- _DOCUMENT PASSAGE_
--------------------------------

Well, to complete the MANON picture, I already mentioned in the French opera thread that Auber staged the first MANON LESCAUT, although I haven't heard his Smiley   Of the other two I have a sneaking preference for the Puccini - because I think he reveals the exploitative bitch who remains only latent in the Massenet version.

There are a series of operas about the life of Russian Tsar Peter I "the Great". Almost all of them concern themselves with Peter's third marriage to Marfa Skavronskaya (who took the name "Ekaterina I" on marriage).  Most of the librettists either didn't know, or didn't care, that she had been named Marfa at the time of the events in the plot.  This story of "merrie monarch marries flirtatious floozie" was excellent box-office material, of course.

--------------------------------

- _DATASET EXTRACT_

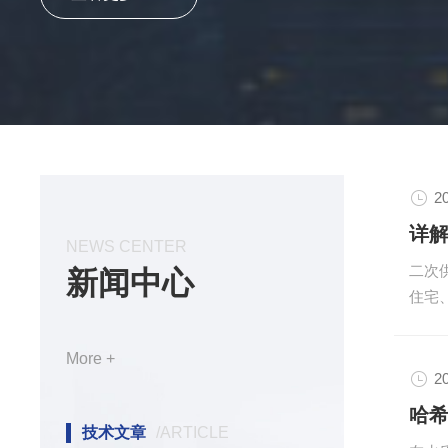
创新精神不断为广大客户提供产品和服务，为自动化控
献。
2
NEWS CENTER
二次
新闻中心
住宅
二次
湿封
More +
难题
2
故障
余氯
技术文章
/ARTICLE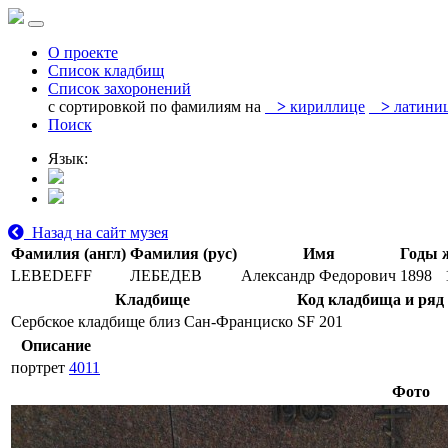
О проекте
Список кладбищ
Список захоронений
с сортировкой по фамилиям на
>
кириллице
>
латини
Поиск
Язык:
Назад на сайт музея
Фамилия (англ)
Фамилия (рус)
Имя
Годы 
LEBEDEFF
ЛЕБЕДЕВ
Александр Федорович
1898
Кладбище
Код кладбища и ряд
Сербское кладбище близ Сан-Франциско
SF 201
Описание
портрет
4011
Фото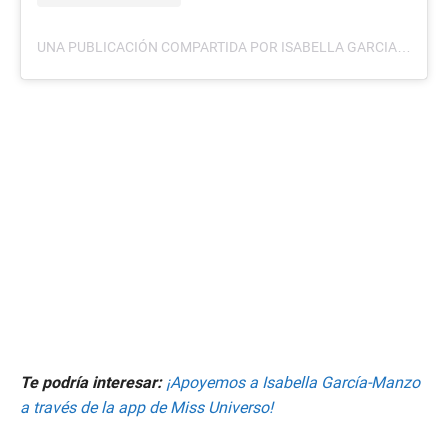
UNA PUBLICACIÓN COMPARTIDA POR ISABELLA GARCIA-MANZO (@ISABELLA.GARCIAMANZO)
Te podría interesar:
¡Apoyemos a Isabella García-Manzo
a través de la app de Miss Universo!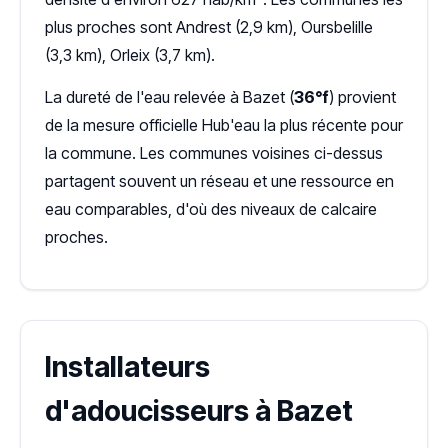
plus proches sont Andrest (2,9 km), Oursbelille
(3,3 km), Orleix (3,7 km).
La dureté de l'eau relevée à Bazet (
36°f
) provient
de la mesure officielle Hub'eau la plus récente pour
la commune. Les communes voisines ci-dessus
partagent souvent un réseau et une ressource en
eau comparables, d'où des niveaux de calcaire
proches.
Installateurs
d'adoucisseurs à Bazet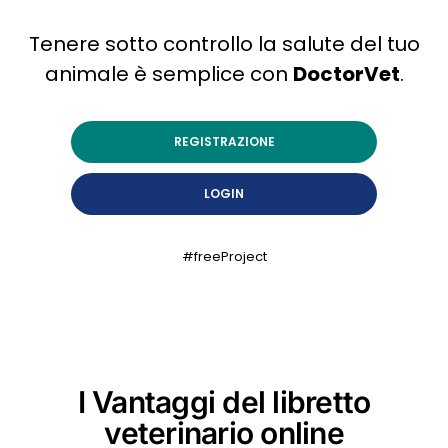
Tenere sotto controllo la salute del tuo
animale è semplice con
DoctorVet
.
REGISTRAZIONE
LOGIN
#freeProject
I Vantaggi del libretto
veterinario online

--------------------------------

- _TASKS TO CARRY OUT_
[1] Write out the opera passage word for word, from "There are a" up to and including "material, of course.".
[2] Answer these questions from the opera passage:
(a) Who staged the first MANON LESCAUT?
(b) Which of Peter I's marriages do almost all of the operas about him concern?
(c) What name did Marfa Skavronskaya take on marriage?

- _TASK-BY-TASK RESULTS_
[1]
There are a series of operas about the life of Russian Tsar Peter I "the Great". Almost all of them concern themselves with Peter's third marriage to Marfa Skavronskaya (who took the name "Ekaterina I" on marriage).  Most of the librettists either didn't know, or didn't care, that she had been named Marfa at the time of the events in the plot.  This story of "merrie monarch marries flirtatious floozie" was excellent box-office material, of course.

[2]
(a) Auber
(b) His third marriage
(c) "Ekaterina I"